Even if that were all that LLVM let us do, it would be worth it, but…
Wait, there’s more!
Before, we ran without optimizations to keep the output simple, lets see what happens we turn them on:
define void @body(i32* %ops, i32* %registers) {
entry:
%tmp1.i = getelementptr i32* %ops, i32 1 ; [#uses=1]
%tmp2.i = load i32* %tmp1.i, align 4 ; [#uses=1]
%tmp4.i = getelementptr i32* %ops, i32 2 ; [#uses=1]
%tmp5.i = load i32* %tmp4.i, align 4 ; [#uses=1]
%tmp7.i = getelementptr i32* %registers, i32 %tmp2.i ; [#uses=1]
store i32 %tmp5.i, i32* %tmp7.i, align 4
%tmp3 = getelementptr i32* %ops, i32 3 ; [#uses=3]
%tmp1.i7 = getelementptr i32* %tmp3, i32 1 ; [#uses=1]
%tmp2.i8 = load i32* %tmp1.i7, align 4 ; [#uses=1]
%tmp4.i9 = getelementptr i32* %tmp3, i32 2 ; [#uses=1]
%tmp5.i10 = load i32* %tmp4.i9, align 4 ; [#uses=1]
%tmp7.i11 = getelementptr i32* %registers, i32 %tmp5.i10 ; [#uses=1]
%tmp8.i = load i32* %tmp7.i11, align 4 ; [#uses=1]
%tmp10.i = getelementptr i32* %tmp3, i32 3 ; [#uses=1]
%tmp11.i = load i32* %tmp10.i, align 4 ; [#uses=1]
%tmp12.i = add i32 %tmp11.i, %tmp8.i ; [#uses=1]
%tmp14.i = getelementptr i32* %registers, i32 %tmp2.i8 ; [#uses=1]
store i32 %tmp12.i, i32* %tmp14.i, align 4
%tmp31 = getelementptr i32* %ops, i32 4 ; [#uses=1]
%tmp1.i2 = getelementptr i32* %tmp31, i32 1 ; [#uses=1]
%tmp2.i3 = load i32* %tmp1.i2, align 4 ; [#uses=1]
%tmp4.i4 = getelementptr i32* %registers, i32 %tmp2.i3 ; [#uses=1]
%tmp5.i5 = load i32* %tmp4.i4, align 4 ; [#uses=1]
%tmp7.i6 = call i32 (i8*, ...)* @printf( i8* getelementptr ([7 x i8]* @.str, i32 0, i32 0), i32 %tmp5.i5 ) nounwind ; [#uses=0]
ret void
}
=> 7
WOW! Now we’re cooking with hot flaming nuclear power! LLVM has the extra mile and rather than just calling our functions that implement each instruction, it’s inlined all that code directly into our dynamically generated function!

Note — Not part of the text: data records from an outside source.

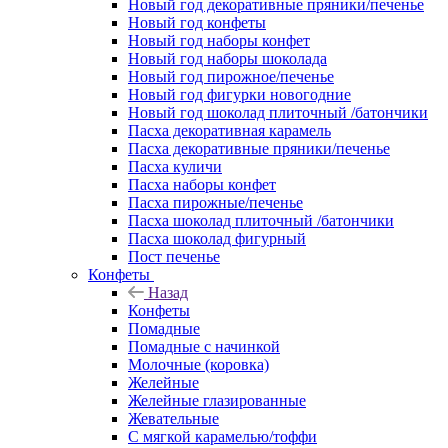
Новый год декоративные пряники/печенье
Новый год конфеты
Новый год наборы конфет
Новый год наборы шоколада
Новый год пирожное/печенье
Новый год фигурки новогодние
Новый год шоколад плиточный /батончики
Пасха декоративная карамель
Пасха декоративные пряники/печенье
Пасха куличи
Пасха наборы конфет
Пасха пирожные/печенье
Пасха шоколад плиточный /батончики
Пасха шоколад фигурный
Пост печенье
Конфеты
Назад
Конфеты
Помадные
Помадные с начинкой
Молочные (коровка)
Желейные
Желейные глазированные
Жевательные
С мягкой карамелью/тоффи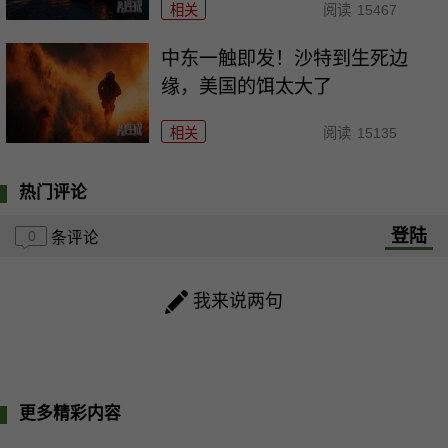
相关
阅读
15467
中东一触即发！沙特到生死边
缘，美国的饵太大了
相关
阅读
15135
热门评论
登陆
0
条评论
我来说两句
更多精彩内容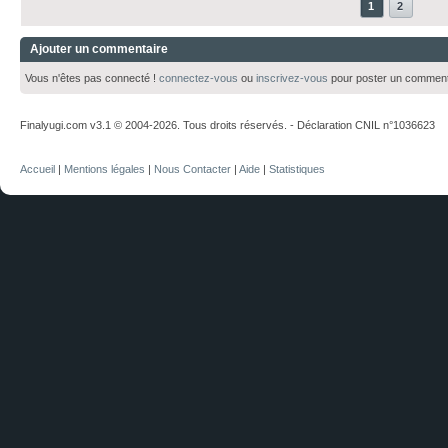
1
2
Ajouter un commentaire
Vous n'êtes pas connecté !
connectez-vous
ou
inscrivez-vous
pour poster un comment
Finalyugi.com v3.1 © 2004-2026. Tous droits réservés. - Déclaration CNIL n°1036623
Accueil
|
Mentions légales
|
Nous Contacter
|
Aide
|
Statistiques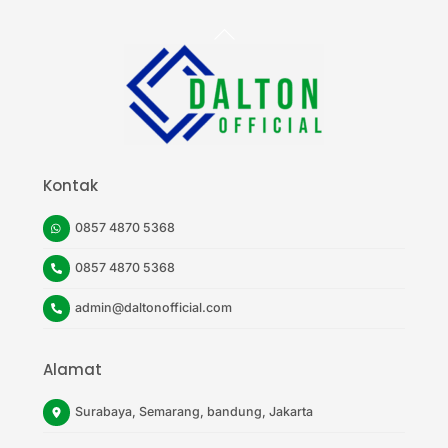
Back
To
Top
Kontak
0857 4870 5368
0857 4870 5368
admin@daltonofficial.com
Alamat
Surabaya, Semarang, bandung, Jakarta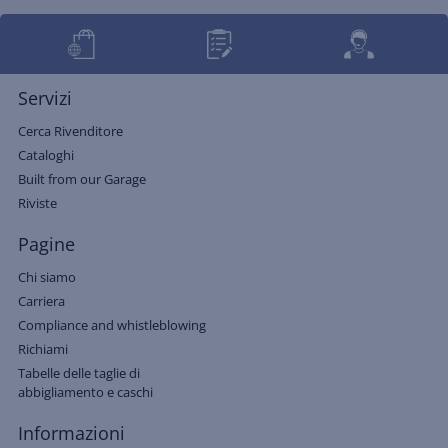
Servizi
Cerca Rivenditore
Cataloghi
Built from our Garage
Riviste
Pagine
Chi siamo
Carriera
Compliance and whistleblowing
Richiami
Tabelle delle taglie di
abbigliamento e caschi
Informazioni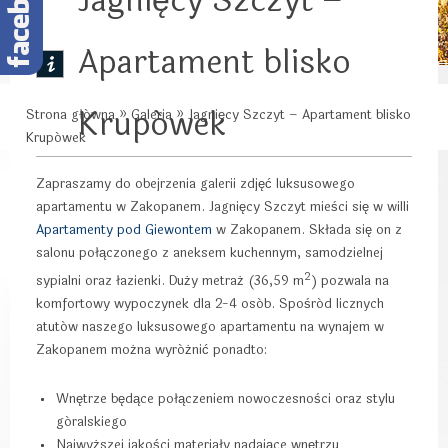
Jagnięcy Szczyt –
Apartament blisko
Krupówek
Strona główna
»
Galeria
»
Jagnięcy Szczyt – Apartament blisko
Krupówek
Zapraszamy do obejrzenia galerii zdjęć luksusowego
apartamentu w Zakopanem. Jagnięcy Szczyt mieści się w willi
Apartamenty pod Giewontem
w Zakopanem. Składa się on z
salonu połączonego z aneksem kuchennym, samodzielnej
2
sypialni oraz łazienki. Duży metraż (36,59 m
) pozwala na
komfortowy wypoczynek dla 2-4 osób. Spośród licznych
atutów naszego luksusowego apartamentu na wynajem w
Zakopanem można wyróżnić ponadto:
Wnętrze będące połączeniem nowoczesności oraz stylu
góralskiego
Najwyższej jakości materiały nadające wnętrzu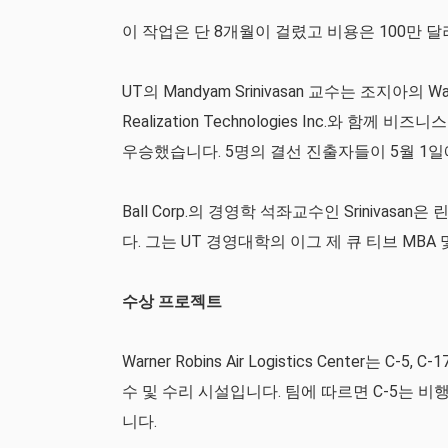
이 작업은 단 8개월이 걸렸고 비용은 100만 
UT의 Mandyam Srinivasan 교수는 조지아의 War
Realization Technologies Inc.와 함께
우승했습니다. 5명의 결선 진출자들이 5월 1
Ball Corp.의 경영학 석좌교수인 Sriniva
다. 그는 UT 경영대학의 이그 제 큐 티브 MB
수상 프로젝트
Warner Robins Air Logistics Center는
수 및 수리 시설입니다. 팀에 따르면 C-5는
니다.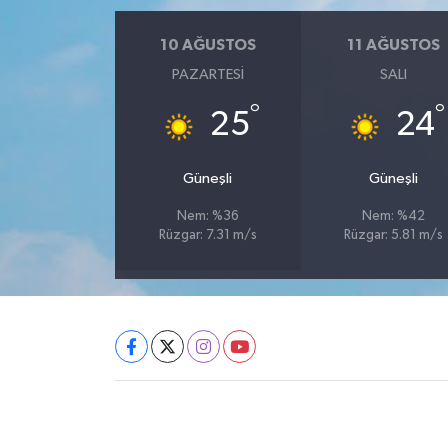
10 AĞUSTOS
11 AĞUSTOS
PAZARTESI
SALI
°
°
25
24
Güneşli
Güneşli
Nem: %36
Nem: %42
Rüzgar: 7.31 m/s
Rüzgar: 5.81 m/s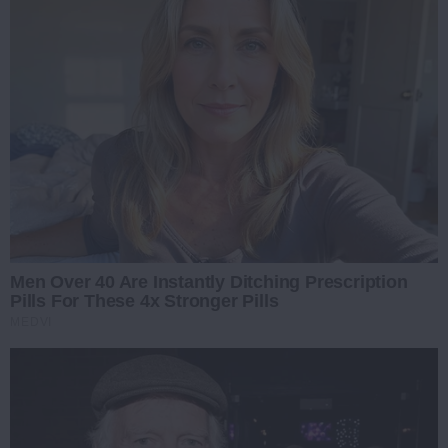
Men Over 40 Are Instantly Ditching Prescription
Pills For These 4x Stronger Pills
MEDVI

This means A LOT of additional overhead is discarded because, since our functions themselves did simple operations like store into memory or add 2 numbers, that code is now run a lot more quickly.
It’s commonly known that inlining can dramatically improve performance because it eliminates the over head of function calls (spilling and reload registers, stack frames, etc). And LLVM has just given us a powerful form of that for free.
This doesn’t allow for inlining across things like the kind of method call that Ruby does, but it puts us on the track to being able to feed LLVM enough information to do just that.
LLVM is an amazing piece of software. I can’t wait to start using it more.